Lors d’une cérémonie vendredi à Hawassa (sud), il a même affiché l’ambition de planter 20 milliards en quatre ans, dépassant ainsi les cinq milliards déjà prévus pour cette seule saison des pluies 2020.

Doutes sur la crédibilité des chiffres

Ambitieux et attractif, le programme de reboisement éthiopien fait également l’objet de critiques.

À l’étranger, des doutes ont été exprimés quant à la crédibilité des chiffres impressionnants de l’année écoulée. Sur place, certains experts contestent l’organisation et le suivi de cette campagne.

“L’essentiel n’est pas les chiffres (…) mais l’efficacité du programme de plantation”, explique Negash Teklu, chef du Consortium éthiopien pour la population, la santé et l’environnement, un groupe d’ONG locales.

Il prétend soutenir la politique de reboisement du Premier ministre, mais il soupçonne que le taux de survie des arbres annoncé par Abiy Ahmed en mai – 84% des 4 milliards plantés – est “très exagéré”. Aucune étude indépendante n’a été menée.

À l’avenir, estime Negash Teklu, les autorités devront mieux guider la distribution des pousses et mieux expliquer aux citoyens comment le reboisement peut améliorer leur vie.

“Unis nos gens”

Belaynesh Zewdie, expert forestier du Programme des Nations Unies pour le développement, basé à Buee, a été en première ligne pour observer comment de tels projets peuvent mal tourner sans le soutien de la communauté.

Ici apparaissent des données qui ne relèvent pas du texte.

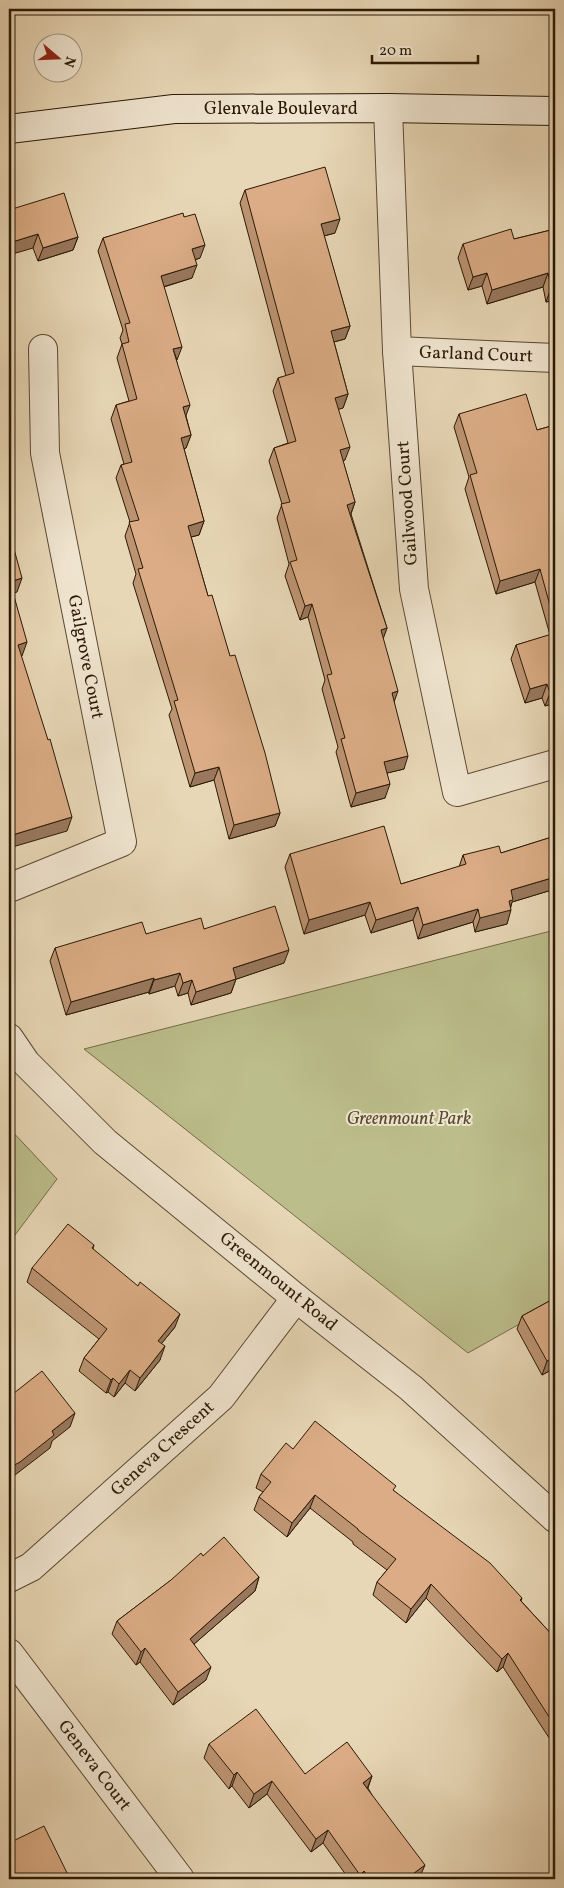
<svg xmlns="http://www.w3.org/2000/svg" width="564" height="1888" font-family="Vollkorn,serif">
  <rect width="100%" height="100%" fill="#e8d7b6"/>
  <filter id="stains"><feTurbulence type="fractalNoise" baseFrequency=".004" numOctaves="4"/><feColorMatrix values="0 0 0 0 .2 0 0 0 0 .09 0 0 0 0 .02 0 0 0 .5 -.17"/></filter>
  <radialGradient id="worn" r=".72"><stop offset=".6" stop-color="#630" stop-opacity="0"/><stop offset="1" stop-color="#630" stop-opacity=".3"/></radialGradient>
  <!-- green -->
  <g fill="#bbbd8a" stroke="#736b48">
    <polygon points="555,930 555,1304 468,1353 84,1049"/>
    <polygon points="9,1128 57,1179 9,1243"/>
  </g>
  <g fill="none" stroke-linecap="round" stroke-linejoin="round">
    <defs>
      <g id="street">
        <polyline points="388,108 397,351 414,589 457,792 555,764"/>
        <polyline points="397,351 555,358"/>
        <polyline points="9,888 122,842 45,453 43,349"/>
        <polyline points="9,1038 26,1063 105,1142 296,1298 411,1388 555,1518"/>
        <polyline points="9,1578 31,1567 221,1397 296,1298"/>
        <polyline points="9,1653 180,1879"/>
      </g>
      <polyline id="secondary" points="9,129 174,109 388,108 555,111"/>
    </defs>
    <!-- street casing -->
    <use href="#street" stroke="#5a4832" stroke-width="30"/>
    <!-- secondary casing -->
    <use href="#secondary" stroke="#2b1906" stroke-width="30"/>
    <!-- street -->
    <use href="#street" stroke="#f0e5d0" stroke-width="28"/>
    <!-- secondary -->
    <use href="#secondary" stroke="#f0e5d0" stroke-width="28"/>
  </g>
  <!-- wall -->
  <g fill="#bc9472" stroke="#2b1906">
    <polygon points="245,190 335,233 324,236 350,326 345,339 334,342 348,394 343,408 338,409 345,460 343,461 355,502 351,514 387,628 383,638 394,702 404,769 387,773 385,798 351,807 336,752 338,747 322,689 325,680 308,617 300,620 285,576 289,564 277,518 282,504 269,461 274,448 288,443 273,391 278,378 286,376 240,203"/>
    <polygon points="9,210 78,237 73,250 38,261 33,248"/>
    <polygon points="184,217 200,258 195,260 192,278 164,287 186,416 191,435 186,448 184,449 204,521 199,535 191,537 208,596 230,656 280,813 275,826 229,839 214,780 190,787 169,715 172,709 133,583 136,574 125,536 130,522 116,478 121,465 124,464 111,419 116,405 129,401 117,358 122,344 120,338 123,330 98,251 103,238"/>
    <polygon points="555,229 555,300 546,302 543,287 487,304 482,286 468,290 458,258 463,244 514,239"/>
    <polygon points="459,414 537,430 555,425 555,703 545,706 542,698 525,703 511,659 516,645 550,635 535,582 496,594 465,489 469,477 454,427"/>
    <polygon points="555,817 555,889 512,902 507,924 475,932 473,922 418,939 413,920 371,933 365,915 304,934 285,867 290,854 401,884 459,867 463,855 501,853 552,837 550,831"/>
    <polygon points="204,929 284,963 236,979 231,993 191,1005 188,993 178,996 175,986 149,994 149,992 66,1015 50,961 55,948 146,934"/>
    <polygon points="94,1245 93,1249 175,1327 161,1344 160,1360 135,1391 125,1383 114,1397 108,1392 106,1393 79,1371 84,1358 99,1339 27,1282 32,1268"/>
    <polygon points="555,1298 555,1373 553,1369 542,1375 517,1329 522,1316"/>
    <polygon points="293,1449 394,1491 522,1598 521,1601 555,1638 555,1751 554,1749 555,1747 503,1667 497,1672 426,1598 406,1623 373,1595 377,1582 387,1570 353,1544 353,1542 310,1508 287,1537 254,1510 259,1497 263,1492 256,1488 261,1474"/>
    <polygon points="203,1556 259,1577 255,1591 194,1644 206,1680 173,1705 140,1662 136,1665 112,1634 117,1621"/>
    <polygon points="209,1744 305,1774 372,1776 368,1788 420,1879 349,1879 323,1843 311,1852 267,1794 249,1808 232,1786 229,1789 204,1758"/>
  </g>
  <!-- shaded-wall -->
  <g fill="#99785d" stroke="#2b1906">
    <polygon points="340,219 335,233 316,238 321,224"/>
    <polygon points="38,234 33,248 9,255 9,243"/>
    <polygon points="78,237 73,250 38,261 43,248"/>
    <polygon points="205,245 200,258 187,262 192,249"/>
    <polygon points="197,265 192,278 156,289 161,276"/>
    <polygon points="487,273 482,286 468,290 473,277"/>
    <polygon points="548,273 543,287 487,304 492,290"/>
    <polygon points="555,287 555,300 546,302 551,288"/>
    <polygon points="350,326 345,339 326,344 331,331"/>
    <polygon points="182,347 177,360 173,349"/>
    <polygon points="348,394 343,408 330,412 335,398"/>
    <polygon points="190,405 185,418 183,407"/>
    <polygon points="191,435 186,448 176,452 181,438"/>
    <polygon points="350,447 345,460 335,464 340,450"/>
    <polygon points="355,502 350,516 347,505"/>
    <polygon points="204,521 199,535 183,539 188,526"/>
    <polygon points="540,569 535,582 496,594 500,581"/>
    <polygon points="22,578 17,592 9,595 10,582"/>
    <polygon points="312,604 308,617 300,620 305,606"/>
    <polygon points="387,628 382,642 381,630"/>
    <polygon points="27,642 22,656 13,658 18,645"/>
    <polygon points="547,684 542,698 525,703 530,689"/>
    <polygon points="398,691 393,705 392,693"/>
    <polygon points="555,691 555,703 545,706 550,693"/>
    <polygon points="408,756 404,769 379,775 384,762"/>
    <polygon points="219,767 214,780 190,787 195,773"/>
    <polygon points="390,784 385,798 351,807 356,793"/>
    <polygon points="280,813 275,826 229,839 234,825"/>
    <polygon points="72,817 67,831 9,848 9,836"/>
    <polygon points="555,877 555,889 512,902 509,911 511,910 507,924 475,932 480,918 511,890"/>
    <polygon points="370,902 365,915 304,934 309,920"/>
    <polygon points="418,907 413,920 371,933 376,920"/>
    <polygon points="478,909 473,922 418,939 423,925"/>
    <polygon points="289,950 284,963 228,982 233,968"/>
    <polygon points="180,973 175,986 149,994 154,980"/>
    <polygon points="154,978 149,992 66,1015 71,1002"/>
    <polygon points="236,979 231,993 191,1005 196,992"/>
    <polygon points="192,980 188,993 178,996 183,983"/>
    <polygon points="180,1314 175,1327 153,1354 158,1341"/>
    <polygon points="165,1346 160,1360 135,1391 140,1378"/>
    <polygon points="555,1357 555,1362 553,1369 542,1375 547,1361"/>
    <polygon points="130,1370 125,1383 114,1397 119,1384"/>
    <polygon points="113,1378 108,1392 106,1393 111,1380"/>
    <polygon points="75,1413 70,1427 52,1441 50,1448 15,1475 9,1479 9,1468 52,1431"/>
    <polygon points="315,1495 310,1508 287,1537 292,1523"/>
    <polygon points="259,1577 255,1591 185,1652 190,1639"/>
    <polygon points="431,1584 426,1598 406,1623 411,1609"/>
    <polygon points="145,1648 140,1662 136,1665 141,1652"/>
    <polygon points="508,1653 503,1667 497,1672 502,1659"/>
    <polygon points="211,1667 206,1680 173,1705 178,1692"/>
    <polygon points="237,1772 232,1786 229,1789 234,1775"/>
    <polygon points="372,1776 367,1789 363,1783"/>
    <polygon points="272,1781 267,1794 249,1808 254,1794"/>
    <polygon points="328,1830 323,1843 311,1852 316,1839"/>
    <polygon points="425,1865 419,1879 406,1879"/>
    <polygon points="364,1871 361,1879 358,1879 360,1875"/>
  </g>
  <!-- building -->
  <g fill="#dbac85" stroke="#2b1906">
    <polygon points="325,167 340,219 321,224 350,326 331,331 348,394 335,398 350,447 340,450 355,502 347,505 387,628 381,630 398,691 392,693 408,756 384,762 390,784 356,793 341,739 345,738 327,675 332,674 312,604 305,606 290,562 297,560 281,504 290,502 274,448 296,441 278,378 294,373 245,190"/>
    <polygon points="64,193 78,237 43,248 38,234 9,243 9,210"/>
    <polygon points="183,213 184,217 195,214 205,245 192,249 197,265 161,276 182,347 173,349 190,405 183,407 191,435 181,438 204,521 188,526 208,596 212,595 230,656 235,655 265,753 280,813 234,825 219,767 195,773 174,701 178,700 138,569 143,568 129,522 139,520 121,465 132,462 116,405 137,399 122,344 129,342 125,324 130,323 103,238"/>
    <polygon points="511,229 514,239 555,229 555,287 551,288 548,273 492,290 487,273 473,277 463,244"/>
    <polygon points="526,394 537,430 555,425 555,624 540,569 500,581 470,475 477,473 459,414"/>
    <polygon points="9,531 22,578 10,582 27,642 18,645 48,740 50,739 72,817 9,836"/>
    <polygon points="555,633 555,691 550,693 547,684 530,689 516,645"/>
    <polygon points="384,826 401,884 466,864 463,855 499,846 501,853 555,836 555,877 511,890 513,900 509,901 511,910 480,918 478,909 423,925 418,907 376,920 370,902 309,920 290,854"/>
    <polygon points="275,906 289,950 233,968 236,979 196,992 192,980 183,983 180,973 154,980 154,978 71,1002 55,948 142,922 146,934 201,918 204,929"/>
    <polygon points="68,1224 94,1245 92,1248 138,1286 140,1282 180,1314 158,1341 165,1346 140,1378 130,1370 119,1384 113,1378 111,1380 84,1358 107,1329 32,1268"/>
    <polygon points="555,1298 555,1357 547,1361 522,1316"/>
    <polygon points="42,1371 75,1413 52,1431 54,1435 20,1462 9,1468 9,1397"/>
    <polygon points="315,1421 396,1486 393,1490 490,1563 522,1598 520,1600 555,1638 555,1726 508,1653 502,1659 431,1584 411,1609 377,1582 396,1559 358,1530 358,1529 315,1495 292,1523 259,1497 271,1482 261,1474 286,1443 293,1449"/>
    <polygon points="224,1537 259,1577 190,1639 211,1667 178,1692 145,1648 141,1652 117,1621 171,1580 201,1553 203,1556"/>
    <polygon points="256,1709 305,1774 347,1742 372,1776 363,1783 425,1865 406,1879 370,1879 364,1871 360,1875 328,1830 316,1839 272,1781 254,1794 237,1772 234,1775 209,1744"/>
    <polygon points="44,1826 70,1879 9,1879 9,1843"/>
  </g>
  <g text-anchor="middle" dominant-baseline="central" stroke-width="4" stroke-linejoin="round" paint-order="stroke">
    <!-- street labels -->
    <g font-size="18" fill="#2b1906" stroke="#f0e5d0">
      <text x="281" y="109">Glenvale Boulevard</text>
      <text transform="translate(476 355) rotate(2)">Garland Court</text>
      <text transform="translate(408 503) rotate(-94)">Gailwood Court</text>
      <text transform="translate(85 657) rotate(79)">Gailgrove Court</text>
      <text transform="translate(278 1282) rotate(39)">Greenmount Road</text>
      <text transform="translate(163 1449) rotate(-42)">Geneva Crescent</text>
      <text transform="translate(94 1766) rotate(53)">Geneva Court</text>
    </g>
    <!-- park labels -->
    <g font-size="18" font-style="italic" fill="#564a2e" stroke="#f0e5d0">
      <text x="409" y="1119">Greenmount Park</text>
    </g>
  </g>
  <!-- margin -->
  <rect width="564" height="1888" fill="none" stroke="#e8d7b6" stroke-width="30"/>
  <rect x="10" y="10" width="544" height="1868" fill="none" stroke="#2b1906" stroke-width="2.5"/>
  <rect x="15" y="15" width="534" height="1858" fill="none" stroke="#2b1906"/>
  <!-- north arrow -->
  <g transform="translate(58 58) rotate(109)"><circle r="24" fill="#f0e5d0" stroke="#a1937f"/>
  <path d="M0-4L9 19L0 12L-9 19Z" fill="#8f2418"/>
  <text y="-8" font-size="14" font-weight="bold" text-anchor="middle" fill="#2b1906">N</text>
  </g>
  <!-- scale -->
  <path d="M372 55v8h106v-8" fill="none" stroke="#2b1906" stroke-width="2.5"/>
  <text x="379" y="55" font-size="15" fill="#2b1906" stroke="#f0e5d0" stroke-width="4" paint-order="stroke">20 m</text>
  <rect width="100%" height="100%" filter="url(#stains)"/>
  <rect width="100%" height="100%" fill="url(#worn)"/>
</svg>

À la fin des années 1980, sous le régime communiste de Derg, elle a participé à la plantation d’un million d’acacias dans la région d’Amhara (nord). Lorsque le Derg est tombé en 1991, des habitants en colère ont déraciné les arbres de ce projet imposé par le centre pour cultiver la terre, se souvient-elle.

Au cours des dernières années, Belaynesh Zewdie a travaillé sur un projet qui tente cette fois d’apporter des bénéfices concrets aux populations locales. En plus d’employer 17 femmes locales, ce programme comprend, par exemple, la construction d’étangs pour les éleveurs. Depuis lors, des hectares d’arbres ont poussé. “En peu de temps, vous pouvez changer beaucoup de choses”, explique Belaynesh Zewdie. “Je m’impressionne chaque fois que je viens ici. C’est incroyable.”

Dans la perspective des prochaines élections générales, dont la date n’a pas encore été fixée, les autorités espèrent que l’initiative contribuera à surmonter les divisions politiques et ethniques et à “unir notre peuple”, souligne Sileshi Degefa, directeur du Jardin botanique Gullele de Addis Ababa.